Case ID: misc2d_122/html/0215-01.html
Source: Caselaw Access Project
Author: {"author": "John R. Tenney, J.", "license": "Public Domain", "url": "https://static.case.law/"}
Date Created: 2024-08-24T03:29:51.129683

In the Matter of Lazy Acres Park, Inc., Petitioner, v Town of Cape Vincent et al., Respondents.
    Supreme Court, Jefferson County,
    August 31, 1983
    APPEARANCES OF COUNSEL
    
      Quimby, Gosier & Hrabchak for respondents. Carlisle & Lumb for petitioner.
   OPINION OF THE COURT

John R. Tenney, J.

Respondents have moved for an order pursuant to CPLR 4403 confirming the report of the referee in this tax assessment proceeding. The subject property is operated as a seasonal mobile home park and is improved by 75 trailer sites with underground water, sewer and electrical connections.

Respondents’ appraiser gave evidence for only two of the four years in question, 1980 and 1981. He contended the market data approach was best suited for evaluation of this property.

Under section 102 (subd 12, par [g]) of the Real Property Tax Law, the market value of the trailers located on the premises on May 1, 1980 and May 1, 1981, but not owned by petitioner is properly included in the assessment along with the value of the land. Thus, the referee’s finding was that the value was $453,000 for all years despite the fact that the appraiser found a reduced value in 1981 of $433,000. The referee’s finding should be consistent with the proof because there was testimony that there were fewer trailers on the premises. Therefore, the report should be modified for 1981 and the following years and the value determined as $433,700.

On this motion petitioner contends that the report of the referee should be rejected for two reasons. He first contends that since respondents’ appraiser failed to testify to market value for 1979 and 1982, petitioner’s appraisal of $84,000 must be accepted for those two years. More fundamentally, petitioner contends that the referee incorrectly utilized section 102 (subd 12, par [g]) of the Real Property Tax Law and, in so doing, contravened section 2 of article XVI of the Constitution of the State of New York, which states: “The legislature shall provide for the supervision, review and equalization of assessments for purposes of taxation. Assessments shall in no case exceed full value.”

▶ **EXERCISE**: Continue the court opinion on the mobile home park tax assessment from the point where it stops. The records that come next have no connection to the court opinion.

▶ **RAW DATA**:
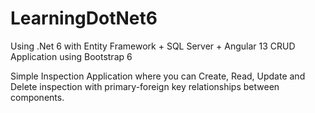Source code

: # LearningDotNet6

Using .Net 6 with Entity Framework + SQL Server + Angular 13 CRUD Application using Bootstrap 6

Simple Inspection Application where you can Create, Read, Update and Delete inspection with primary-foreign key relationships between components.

==

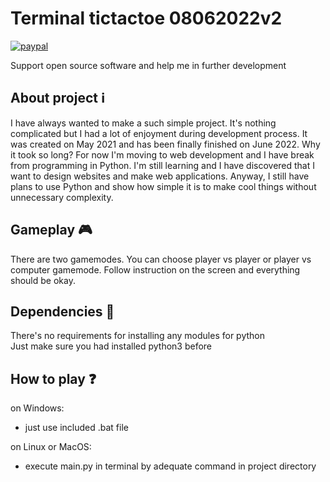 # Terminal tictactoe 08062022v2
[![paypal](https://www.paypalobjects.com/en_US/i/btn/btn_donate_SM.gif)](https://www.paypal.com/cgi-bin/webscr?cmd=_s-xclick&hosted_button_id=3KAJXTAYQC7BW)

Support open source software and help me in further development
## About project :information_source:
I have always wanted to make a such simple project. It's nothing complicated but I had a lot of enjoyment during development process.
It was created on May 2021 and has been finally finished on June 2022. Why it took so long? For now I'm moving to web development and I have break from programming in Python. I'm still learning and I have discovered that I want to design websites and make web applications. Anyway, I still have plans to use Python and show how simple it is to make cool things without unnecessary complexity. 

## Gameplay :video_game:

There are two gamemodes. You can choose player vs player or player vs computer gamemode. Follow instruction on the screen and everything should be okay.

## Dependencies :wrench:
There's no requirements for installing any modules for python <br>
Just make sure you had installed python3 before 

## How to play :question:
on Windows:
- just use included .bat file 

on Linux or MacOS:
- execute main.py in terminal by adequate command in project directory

▶ **ANSWER FOR THE TASK**:
Both contentions are without merit. There is a presumption of validity which attaches to all assessments. (Matter of American Broadcasting Cos. v Tax Comm., 83 AD2d 502, affd 57 NY2d 792.) The petitioner has the burden of proving by substantial evidence that the assessments are excessive. (Supra; see, also, Matter of Barker’s Stores v Board of Review, 74 AD2d 994.) Furthermore, the presumption of validity is sufficient unless and until “the taxpayer presents sufficient evidence to make out a prima facie case that the assessment is erroneous.” (Matter of Broadway-Saranac Lake Corp. v Board of Assessors, 43 AD2d 649.) Respondents’ failure to present appraisals for 1979 and 1982 is not sufficient to justify accepting petitioner’s appraisal. Petitioner must still make out a prima facie case.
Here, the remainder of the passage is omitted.